I frowned at her. ‘A recent one?’
She closed her eyes for a moment. ‘He hates having his photo taken. That’s the sixth form. He dropped out a few months after that.’
‘When did he move to Leeds?’
She scratched at the back of her neck again. ‘Five years ago. Hired a van, insisted on doing it all on his own.’
‘What will you do if we find him and he doesn’t want to see you?’ This was a standard question we’d agreed to ask everyone. We weren’t naive. Families often split for good reasons.
She squared back her shoulders. ‘I can live with that,’ she said. I caught a glimpse of an inner steeliness and I believed her. ‘I just need to know where he is, that he’s OK.’
I told her what we charged, and she nodded. Jo had included a blank contract in the file. I passed it to her and read upside down as she printed her name. Mrs Susan Wilkins. As she filled in her address details, she glanced up at me.
‘There’s another thing. You have to promise you won’t contact my husband.’
She stared at me with piercing blue eyes. I shrugged. No skin off my nose. ‘You’re the boss,’ I said.
‘He’s washed his hands of Jack.

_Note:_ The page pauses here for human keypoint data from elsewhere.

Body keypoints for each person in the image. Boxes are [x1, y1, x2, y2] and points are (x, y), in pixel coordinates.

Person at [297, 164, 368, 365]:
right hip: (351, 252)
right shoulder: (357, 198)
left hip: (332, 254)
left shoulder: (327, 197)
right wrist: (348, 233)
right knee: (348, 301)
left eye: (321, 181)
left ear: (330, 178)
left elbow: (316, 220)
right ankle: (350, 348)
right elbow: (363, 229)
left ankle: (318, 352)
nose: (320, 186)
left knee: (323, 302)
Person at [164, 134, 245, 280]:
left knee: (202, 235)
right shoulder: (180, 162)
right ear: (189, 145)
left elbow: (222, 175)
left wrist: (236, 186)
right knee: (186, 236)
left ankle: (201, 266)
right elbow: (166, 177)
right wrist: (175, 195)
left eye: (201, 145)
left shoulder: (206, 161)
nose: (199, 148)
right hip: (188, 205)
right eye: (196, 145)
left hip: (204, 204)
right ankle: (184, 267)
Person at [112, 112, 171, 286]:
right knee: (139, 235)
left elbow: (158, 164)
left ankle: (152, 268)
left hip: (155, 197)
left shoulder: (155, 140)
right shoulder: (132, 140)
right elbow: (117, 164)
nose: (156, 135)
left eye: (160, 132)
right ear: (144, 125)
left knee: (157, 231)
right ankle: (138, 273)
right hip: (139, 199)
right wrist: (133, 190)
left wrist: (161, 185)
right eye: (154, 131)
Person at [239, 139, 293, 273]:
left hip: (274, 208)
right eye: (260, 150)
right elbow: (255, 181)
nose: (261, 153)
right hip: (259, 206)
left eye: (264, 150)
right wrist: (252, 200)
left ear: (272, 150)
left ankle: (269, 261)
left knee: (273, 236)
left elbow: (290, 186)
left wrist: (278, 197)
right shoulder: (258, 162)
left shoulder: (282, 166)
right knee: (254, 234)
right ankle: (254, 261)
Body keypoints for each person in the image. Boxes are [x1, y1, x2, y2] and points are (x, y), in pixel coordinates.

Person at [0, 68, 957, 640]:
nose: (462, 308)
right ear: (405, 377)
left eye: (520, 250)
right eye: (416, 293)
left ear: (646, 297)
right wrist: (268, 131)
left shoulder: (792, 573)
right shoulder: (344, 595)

He’ll go berserk if he knows what I’m doing.’ She pushed the contract back to me, the still-damp ink glistening in the fluorescent overheads.
‘You haven’t put your mobile.’
‘I dropped it,’ she said. She raised her eyebrows at me. ‘Silly of me. They’re replacing the screen. I’m staying at the Queens. Could we perhaps agree a time each day where I call you and you give me a progress report?’
‘OK.’ I handed her a business card with my mobile number, and she tucked it into her jacket pocket. I cleared my throat. ‘So, there’s just the matter of the fees.’
‘Yes.’ She opened her bag again and paid the deposit – two hundred pounds – in cash, counting out ten-pound notes from a brown envelope. No Stone Unturned, Leeds’s brand new missing persons’ bureau, had its first client.
And it promised to be a straightforward case – middle-class kid, starts college, smokes dope, forgets to ring his mother. We’d have this in the bag by the weekend, I remember thinking. I had no sense of what was in store for us. Now, as I sit here, trying to write this report and pick through the pieces of the last few days, it’s easy to see that the signs were all there, I just didn’t read them. We fit the pictures to the story we want to hear. And what I wanted to see was a middle-aged, middle-class woman, desperately seeking her son.